● **EXERCISE**
The records below hold a stretch from the line with "- 2. Een gezonde leefomgeving." through the line with "#### *Regionale Woningmarktafspraken*"; return exactly those lines, ends included, and nothing more.

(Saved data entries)
== Segment start ==
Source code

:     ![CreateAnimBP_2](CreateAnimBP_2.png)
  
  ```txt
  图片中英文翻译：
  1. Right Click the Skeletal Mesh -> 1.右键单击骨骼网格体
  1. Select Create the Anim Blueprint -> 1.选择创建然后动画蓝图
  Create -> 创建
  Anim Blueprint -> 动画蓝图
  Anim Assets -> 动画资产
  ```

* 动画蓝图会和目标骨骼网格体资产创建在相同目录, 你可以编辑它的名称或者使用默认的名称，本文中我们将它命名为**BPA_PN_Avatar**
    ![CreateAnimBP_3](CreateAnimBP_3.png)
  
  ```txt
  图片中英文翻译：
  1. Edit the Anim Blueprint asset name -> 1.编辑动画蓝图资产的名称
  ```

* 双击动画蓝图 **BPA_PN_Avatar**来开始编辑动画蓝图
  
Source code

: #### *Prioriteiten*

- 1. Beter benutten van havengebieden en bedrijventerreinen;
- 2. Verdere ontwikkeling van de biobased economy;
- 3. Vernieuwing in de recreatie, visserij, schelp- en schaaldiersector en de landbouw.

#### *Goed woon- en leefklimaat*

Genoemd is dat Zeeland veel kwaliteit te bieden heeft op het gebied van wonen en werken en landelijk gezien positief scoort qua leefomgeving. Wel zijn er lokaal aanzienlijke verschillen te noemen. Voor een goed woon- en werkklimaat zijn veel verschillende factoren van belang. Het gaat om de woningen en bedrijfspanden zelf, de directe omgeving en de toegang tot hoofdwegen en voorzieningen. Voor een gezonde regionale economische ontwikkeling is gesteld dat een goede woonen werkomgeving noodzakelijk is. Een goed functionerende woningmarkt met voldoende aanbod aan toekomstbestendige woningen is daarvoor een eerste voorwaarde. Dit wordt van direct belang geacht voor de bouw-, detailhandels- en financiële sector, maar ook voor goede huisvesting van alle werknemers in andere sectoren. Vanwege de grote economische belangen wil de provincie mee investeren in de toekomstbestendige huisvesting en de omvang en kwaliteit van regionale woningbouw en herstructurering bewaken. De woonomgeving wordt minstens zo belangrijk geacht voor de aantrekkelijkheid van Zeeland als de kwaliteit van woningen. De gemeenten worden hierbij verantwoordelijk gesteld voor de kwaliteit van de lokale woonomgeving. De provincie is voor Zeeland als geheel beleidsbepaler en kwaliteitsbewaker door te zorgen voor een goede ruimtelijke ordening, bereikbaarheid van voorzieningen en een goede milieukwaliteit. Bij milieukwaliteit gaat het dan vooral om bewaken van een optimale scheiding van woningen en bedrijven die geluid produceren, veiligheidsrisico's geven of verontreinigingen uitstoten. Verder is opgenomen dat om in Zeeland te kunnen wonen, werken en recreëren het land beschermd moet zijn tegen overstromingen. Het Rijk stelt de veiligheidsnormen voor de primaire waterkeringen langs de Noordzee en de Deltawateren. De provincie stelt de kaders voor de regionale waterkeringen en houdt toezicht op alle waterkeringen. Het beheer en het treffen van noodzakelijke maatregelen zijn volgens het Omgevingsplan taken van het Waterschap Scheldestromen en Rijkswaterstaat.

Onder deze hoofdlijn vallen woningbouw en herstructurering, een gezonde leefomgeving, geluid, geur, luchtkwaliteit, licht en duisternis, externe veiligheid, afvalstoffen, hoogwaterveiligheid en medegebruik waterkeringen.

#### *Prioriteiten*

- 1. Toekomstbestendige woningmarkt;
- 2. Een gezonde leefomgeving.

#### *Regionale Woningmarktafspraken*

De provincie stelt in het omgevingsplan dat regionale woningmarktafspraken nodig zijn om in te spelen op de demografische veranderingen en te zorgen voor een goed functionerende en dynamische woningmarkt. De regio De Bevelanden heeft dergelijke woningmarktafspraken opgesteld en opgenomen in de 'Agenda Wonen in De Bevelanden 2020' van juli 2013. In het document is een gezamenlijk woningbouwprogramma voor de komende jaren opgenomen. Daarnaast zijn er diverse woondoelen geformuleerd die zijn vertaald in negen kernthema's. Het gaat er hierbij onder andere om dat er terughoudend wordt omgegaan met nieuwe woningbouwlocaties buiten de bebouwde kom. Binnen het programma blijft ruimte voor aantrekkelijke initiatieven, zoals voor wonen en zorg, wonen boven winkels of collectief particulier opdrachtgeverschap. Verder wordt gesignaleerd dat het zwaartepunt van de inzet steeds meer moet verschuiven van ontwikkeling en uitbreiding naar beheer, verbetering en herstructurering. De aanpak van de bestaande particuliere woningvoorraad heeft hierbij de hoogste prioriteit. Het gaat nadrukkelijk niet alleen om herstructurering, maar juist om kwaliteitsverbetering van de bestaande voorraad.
== Segment end ==
● **SOLUTION TO THIS PROBLEM**
- 2. Een gezonde leefomgeving.

#### *Regionale Woningmarktafspraken*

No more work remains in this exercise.